Question

Solve $\int\limits_1^4 {\left( {3{x^2} + 2x} \right)dx} $?

Answer 1

Hint: In order to find the integration of the given function, we should know what integration is and its types. Integration is nothing but the inverse of differentiation. There are two types of integrals that are as follows: Definite and Indefinite integrals. Indefinite integrals are those that do not have any upper and lower limits, and the one having the lower and upper limits are known as definite integrals.
Formula used:
$\int {{x^n}dx} = \dfrac{{{x^{n + 1}}}}{{n + 1}}$

Complete answer: We are given an integral function $\int\limits_1^4 {\left( {3{x^2} + 2x} \right)dx} $.
Considering this function to be $I$, that is numerically written as $I = \int\limits_1^4 {\left( {3{x^2} + 2x} \right)dx} $.
Since, we know that there are two separate functions inside the parenthesis, that can be splitted and written as:
$I = \int\limits_1^4 {3{x^2}dx} + \int\limits_1^4 {2xdx} $ ……(1)
Solving each function using the formula from integration, we know that is: $\int {{x^n}dx} = \dfrac{{{x^{n + 1}}}}{{n + 1}}$.
Using this formula, we get:
$3\int\limits_1^4 {{x^2}dx} = 3\left[ {\dfrac{{{x^{2 + 1}}}}{{2 + 1}}} \right]_1^4 = 3\left[ {\dfrac{{{x^{2 + 1}}}}{3}} \right]_1^4$
Cancelling the common terms, we get:
$ \Rightarrow 3\int\limits_1^4 {{x^2}dx} = \left[ {{x^3}} \right]_1^4$
Since, we have the upper and lower limits, so we substitute the upper limit in the obtained value inside the parenthesis and subtract the value by putting lower limit value from this, and we get:
$ \Rightarrow 3\int\limits_1^4 {{x^2}dx} = \left[ {{4^3} - {1^3}} \right]$
Solving the parenthesis, we get:
$ \Rightarrow 3\int\limits_1^4 {{x^2}dx} = \left[ {64 - 1} \right] = 63$ ……(2)
Similarly, solving the second integral and we get:
$2\int\limits_1^4 {xdx} = 2\left[ {\dfrac{{{x^{1 + 1}}}}{{1 + 1}}} \right]_1^4 = 2\left[ {\dfrac{{{x^2}}}{2}} \right]_1^4$
Cancelling the common terms, we get:
$ \Rightarrow 2\int\limits_1^4 {xdx} = \left[ {{x^2}} \right]_1^4$
Assigning the upper and lower limits and solving them, we get:
$ \Rightarrow 2\int\limits_1^4 {xdx} = \left[ {{4^2} - {1^2}} \right] = \left[ {16 - 1} \right] = 15$ …..(3)
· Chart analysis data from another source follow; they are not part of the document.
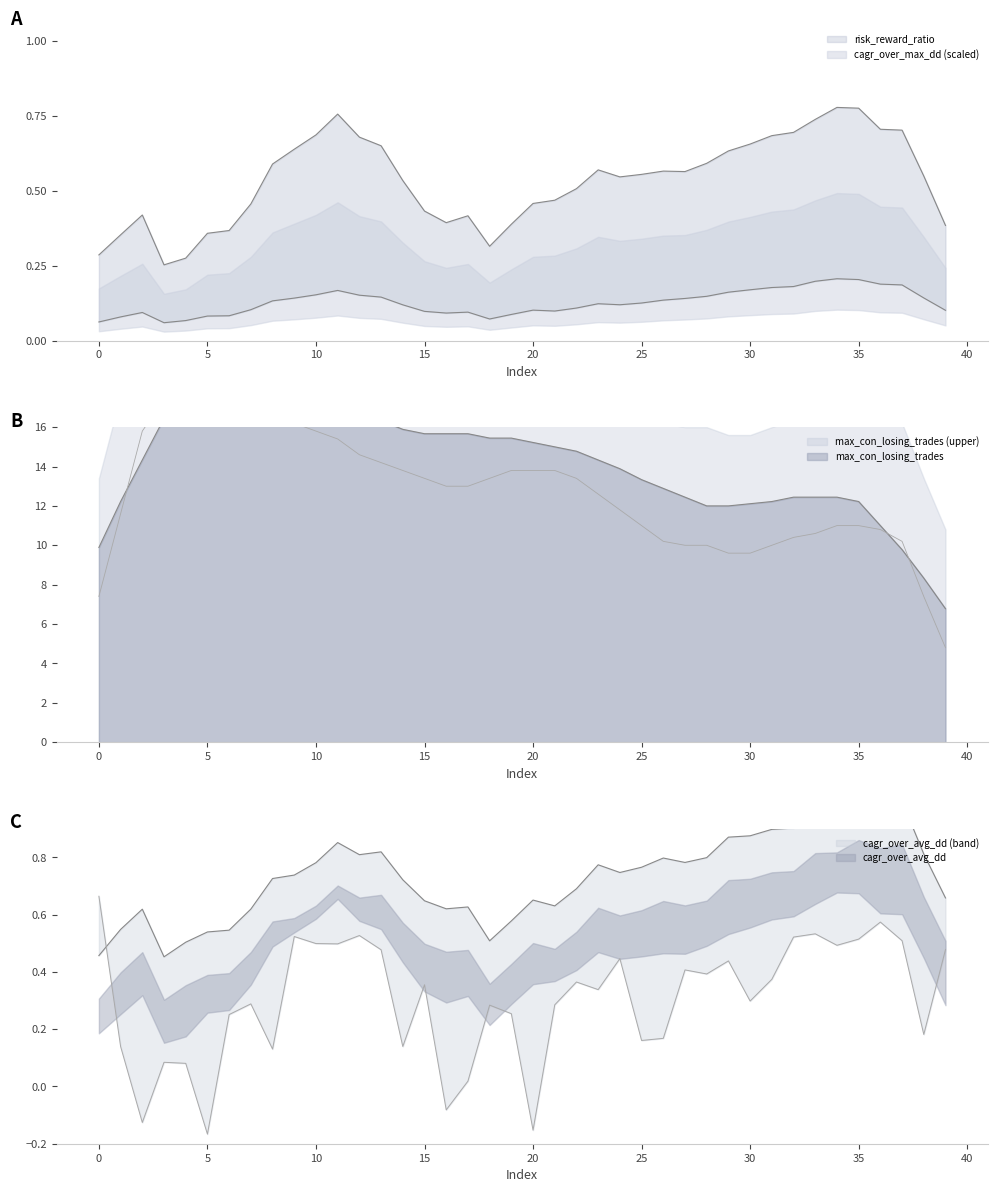

Rank the series by their maximum value, from highest to lowest.

max_con_losing_trades, cagr_over_avg_dd, risk_reward_ratio, cagr_over_max_dd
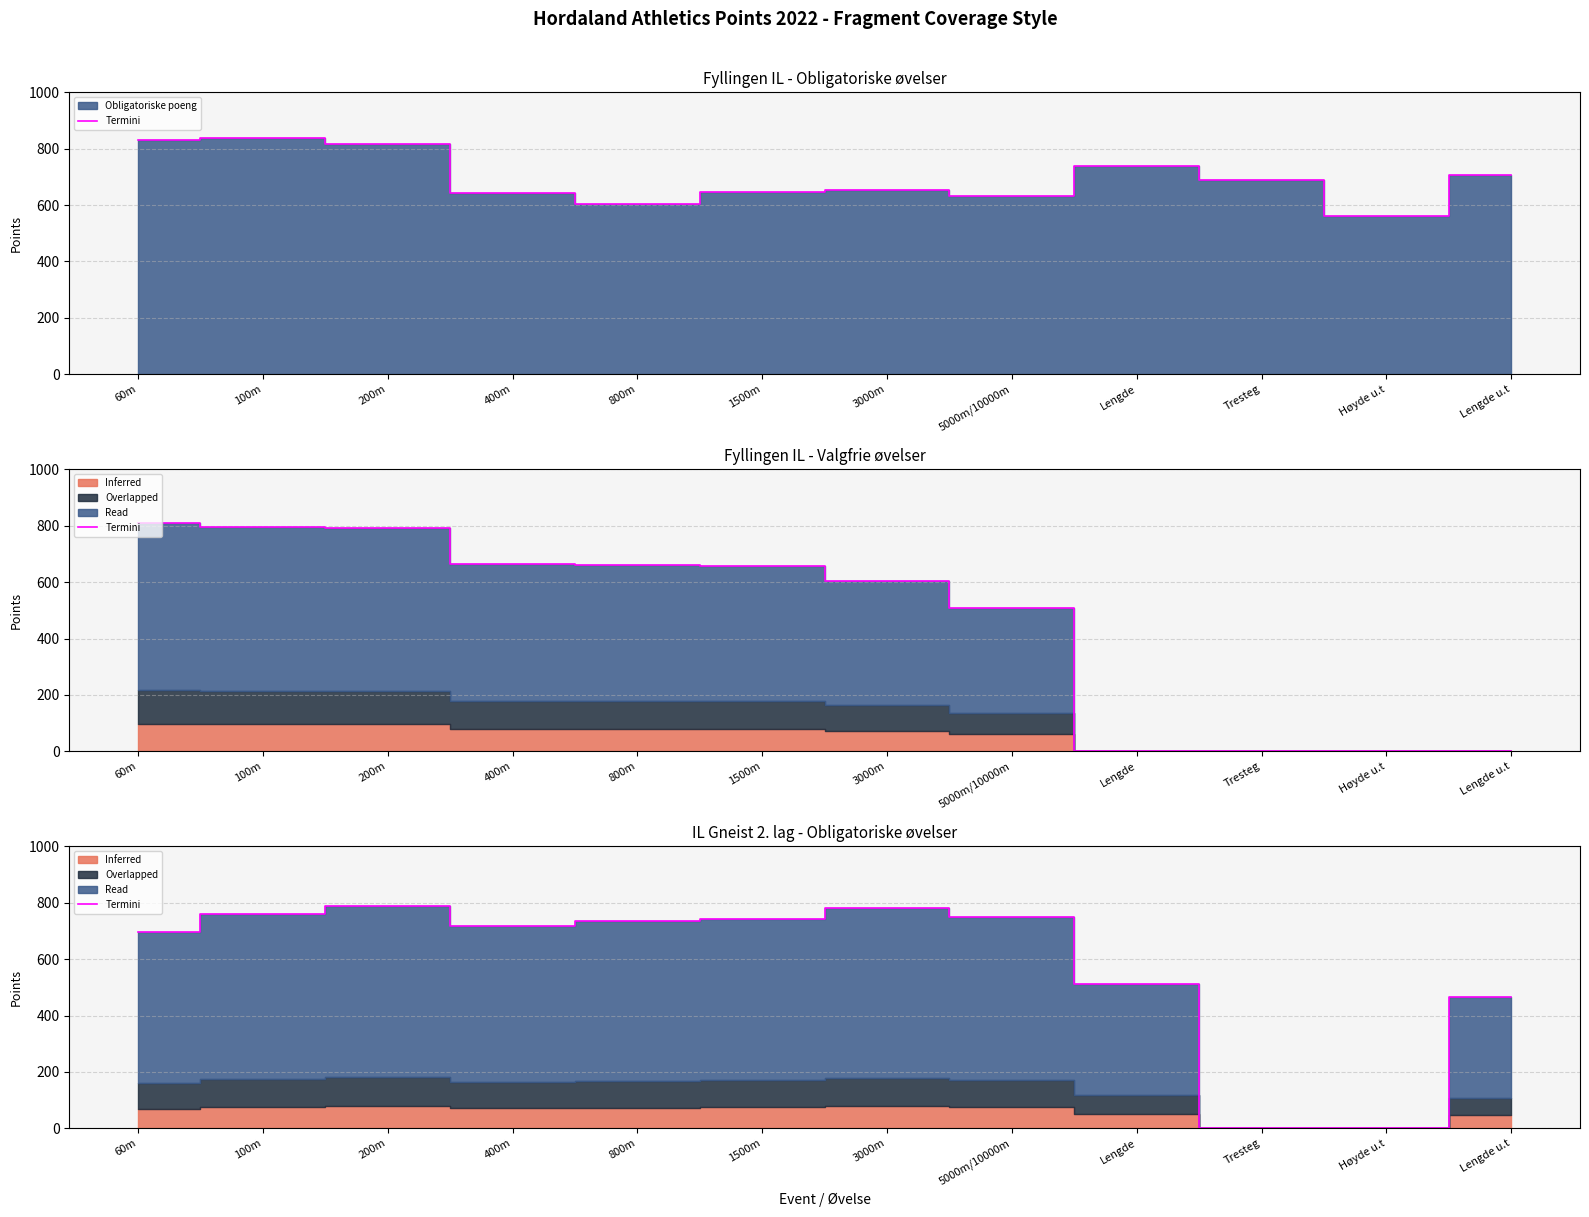

How many values exceed 736?

5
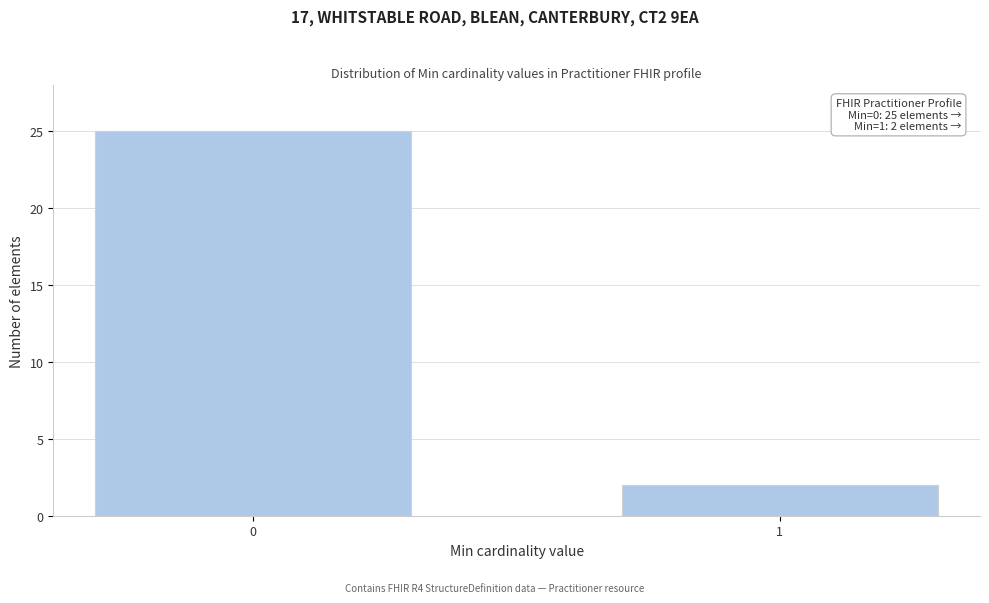

Reading left to right, list all the values displayed in this chart.

25	2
Substituting the values of 2 and 3 in equation 1 and we get:
$
  I = \int\limits_1^4 {3{x^2}dx} + \int\limits_1^4 {2xdx} \\
   \Rightarrow I = 63 + 15 \\
   \Rightarrow I = 78 \\
 $
Therefore, the value of $\int\limits_1^4 {\left( {3{x^2} + 2x} \right)dx} = 78$.

Note:
i.In this integral function, we haven’t given a constant C after integrating, because this is a definite integral and the upper and lower limits are already given, using which the exact value can be found out.
ii.If it was an indefinite integral function, then it was compulsion to have a Constant after integration.